Predictive Modeling Guide

Dacture’s Predictive Modeling flow enables you to achieve two key things:

  1. Predict current expected results based on your data
  2. Model scenarios to forecast the impact of potential changes

As an example:

  1. You can predict your current expected sign-up rate
  2. Then build a scenario where you predict the sign-up rate if more people start consuming specific pieces of content or interact with certain parts of the site

Model Training

Before making a prediction you have to have a trained model. If you’ve already trained a model, you can skip this section.

To train a model:

  1. Choose your data set. If you haven’t uploaded a data set or connected Dacture to your data source, you’ll need to do that.

  2. Choose what you want to predict (e.g., sign-ups; converting to paid). What you are able to predict depends on the data you bring.

  3. If your data set has an identifier column, you can optionally choose to identify it here.

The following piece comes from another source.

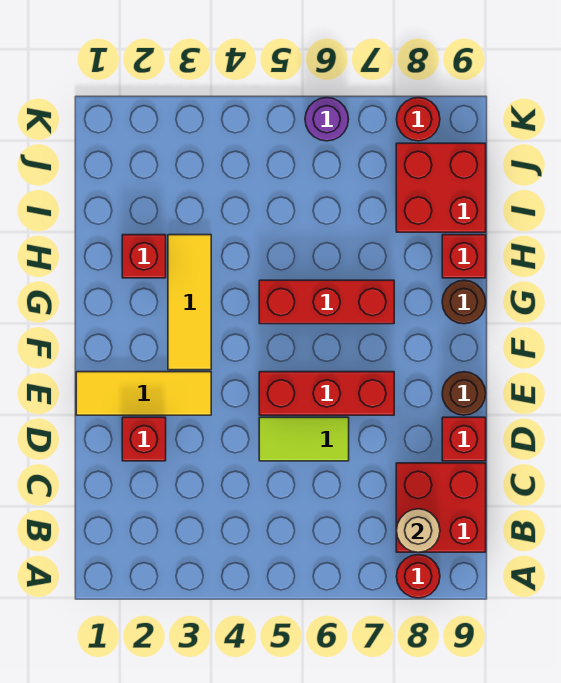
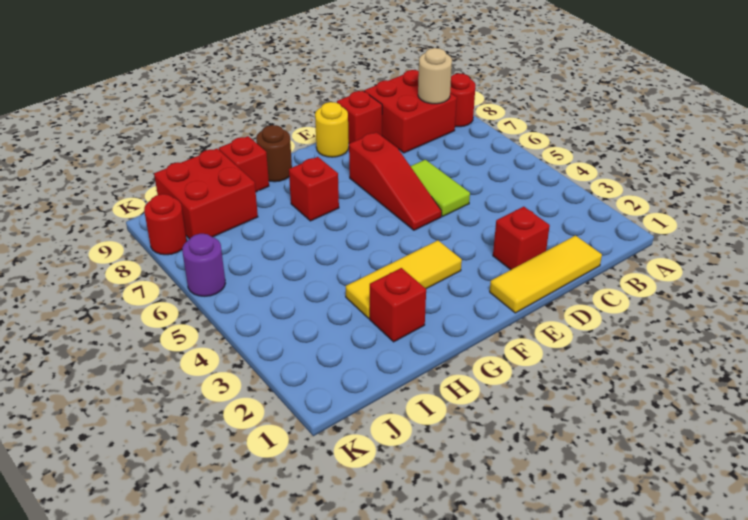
yellow 1x3 tile [76,372,211,415] -> yellow 1x3 tile turned to [490,236,602,313]
red 1x3 brick [259,372,394,415] -> red 1x3 slope [349,132,442,230]
brown 1x1 round brick [442,372,486,415] -> yellow 1x1 round brick [315,102,349,157]
red 1x3 brick [259,280,394,324] -> red 1x1 brick [289,157,339,221]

  4. Remove columns that are
    • Unknown at the time your predicted variable is collected

      For example, the column “reason for churn” would be unknown when you are trying to predict customer churn because you only collect this information after a customer has churned; therefore “reason for churn” should be dropped before you train your model.

    • Redundant

      For example, “time spent on tutorial (hours)” and “time spent on tutorial (minutes)” are redundant with one another; therefore, you can remove one of these predictors.

    • Irrelevant

      For example, you may have a column for “IP address” which may be irrelevant for predicting customer churn; therefore, you can drop “IP address” before training your model.

  5. Click Train Model.

    If your data set is imbalanced, you’ll be prompted to choose if you want us to balance it. Balancing the data set creates more accurate predictions.

    The training time is dependent on the size of the data set. You can continue using Dacture while the model trains

    When the model is done training, Dacture displays a chart showing the most impactful predictors.

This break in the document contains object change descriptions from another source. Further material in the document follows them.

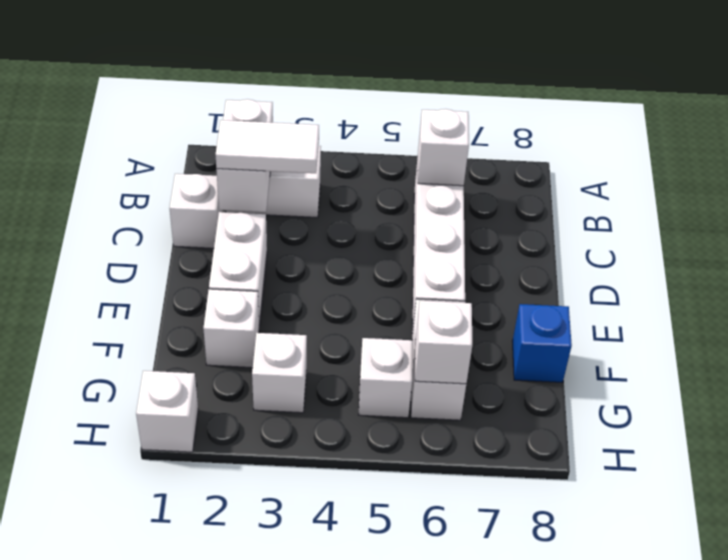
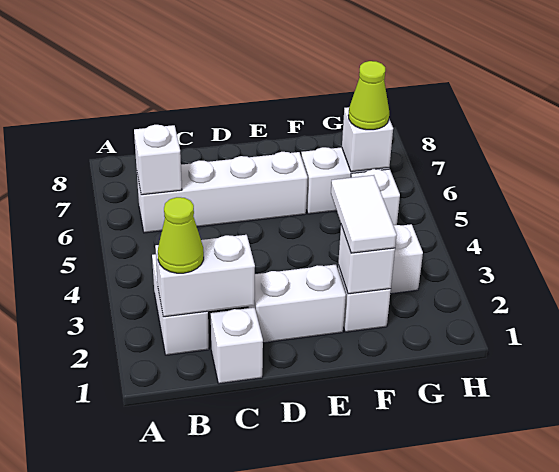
none -> lime 1x1 cone [158,197,204,273]
white 1x2 tile [216,120,319,173] -> white 1x2 tile moved to [331,175,397,253]
blue 1x1 brick [512,304,572,382] -> none
none -> lime 1x1 cone [348,61,389,130]
white 1x1 brick [136,371,198,452] -> white 1x1 brick moved to [338,225,395,294]

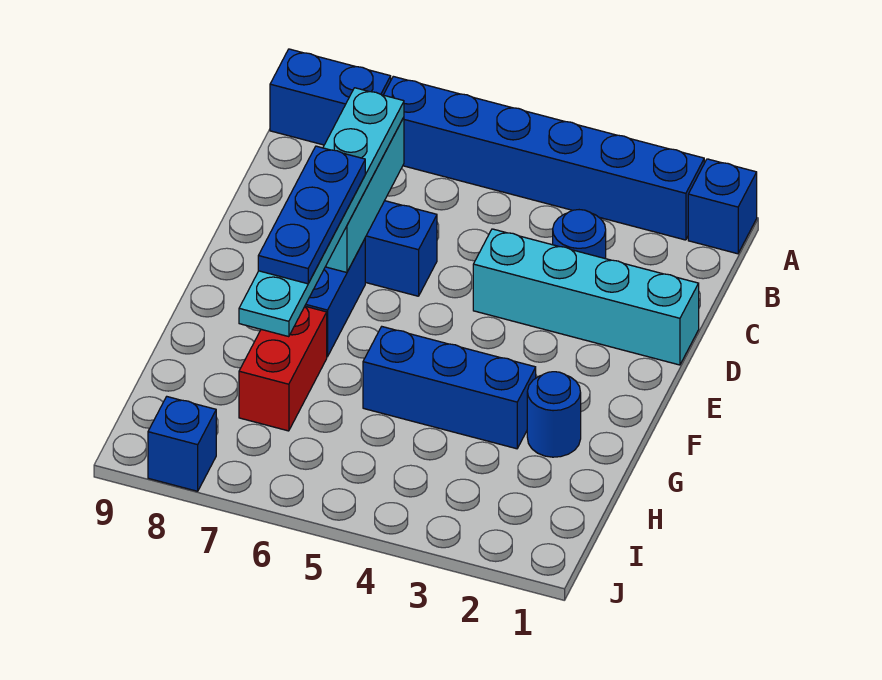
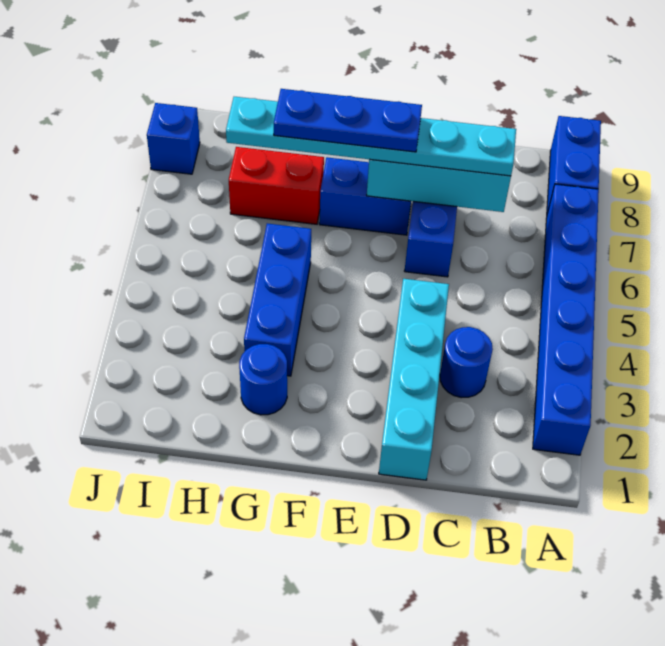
blue 1x1 brick [688,159,757,254] -> none

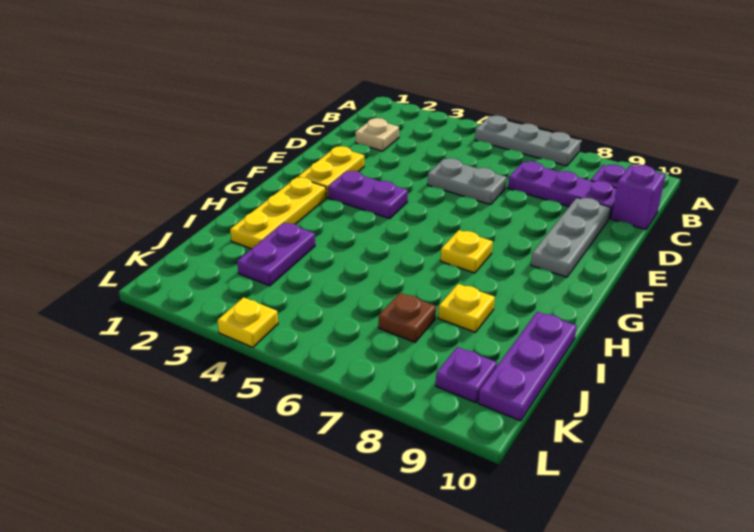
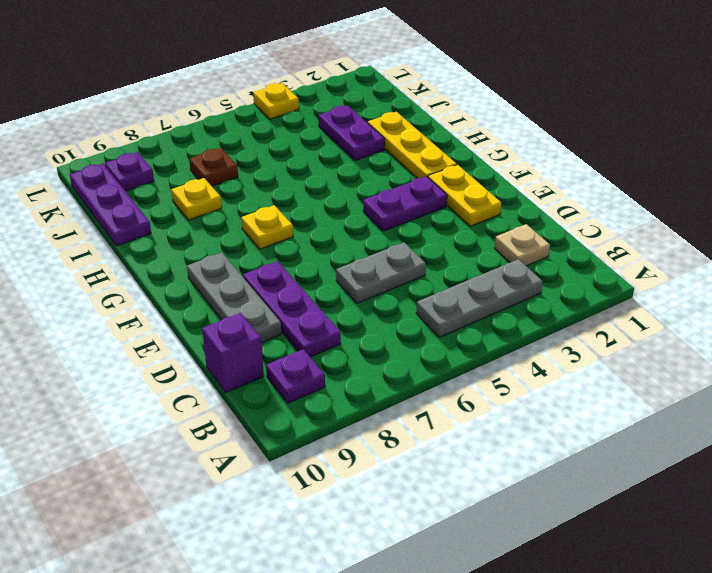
grey 1x3 plate [475,115,581,166] -> grey 1x3 plate moved to [416,259,543,337]
purple 1x3 plate [508,161,617,219] -> purple 1x3 plate turned to [243,261,341,357]

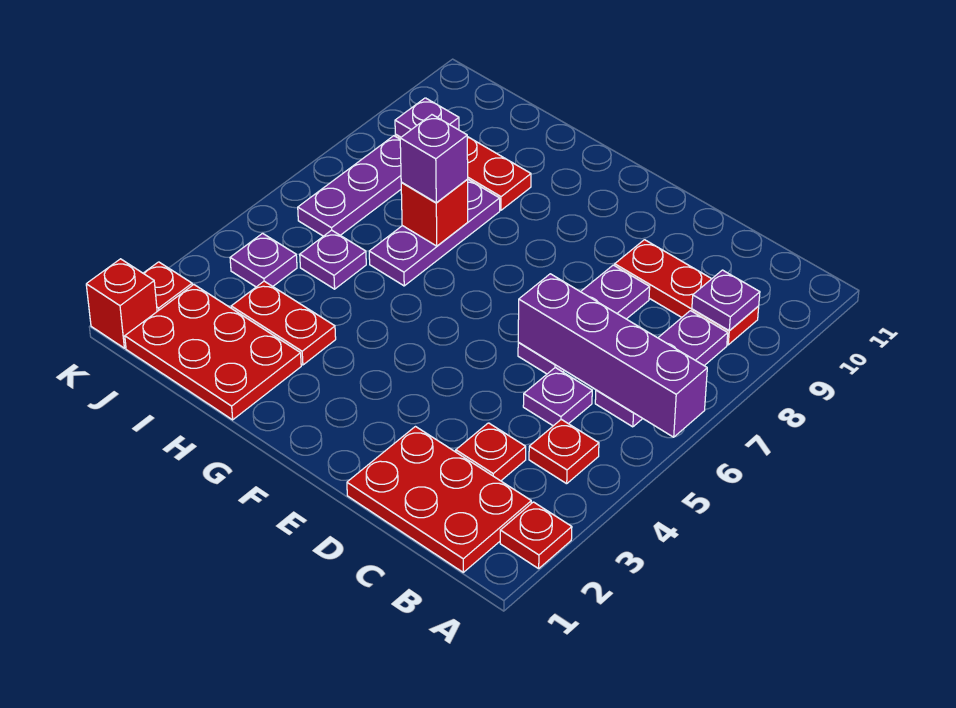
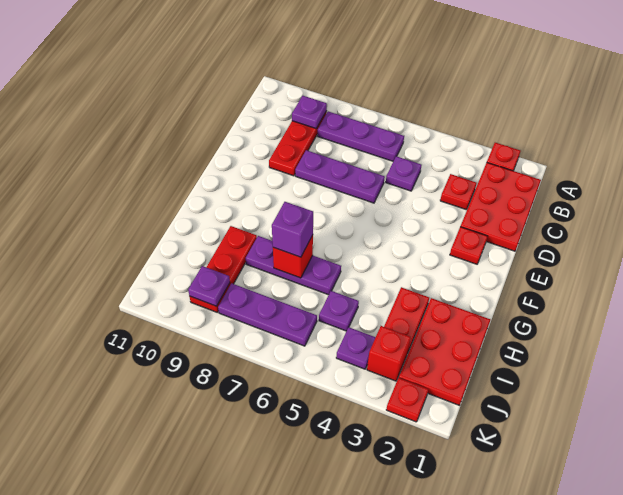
purple 1x4 brick [518,274,707,437] -> none
red 1x1 plate [529,419,599,484] -> red 1x1 plate moved to [450,227,488,264]
red 1x1 brick [86,259,157,348] -> red 1x1 brick moved to [367,326,411,381]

Predicting Current Expected Results

To make a prediction for your current expected results:

  1. Train a model or open a previously saved trained model.

  2. Upload a data set for prediction. This can be the same CSV you used for training the model or a new CSV with the same columns, but different data. As an example, you could have trained a model using previous user sessions, and are now running predictions based on the most recent sessions to determine their expected outcome.

  3. Click Predict.

    Your results are displayed with details about the prediction.

Scenario Modeling

Scenario modeling or “what-if” prediction helps you determine the impact of potential changes before you make them. You can use this in partnership with predicting the current expected outcome of something so that you can compare results.

Use the results in the Most Impactful Predictors chart as levers in your scenario models.

As an example, you can run an initial prediction and see that as things stand currently, the sign-up rate would be 5%. You can then model a scenario where you change the value of one or more events and see that the change would lead to an expected sign-up rate of 7%.

To model a scenario:

  1. Click What If
  2. Add one or more events and adjust their values as desired.
  3. Click What If

Make additional predictions and adjustments based on your results.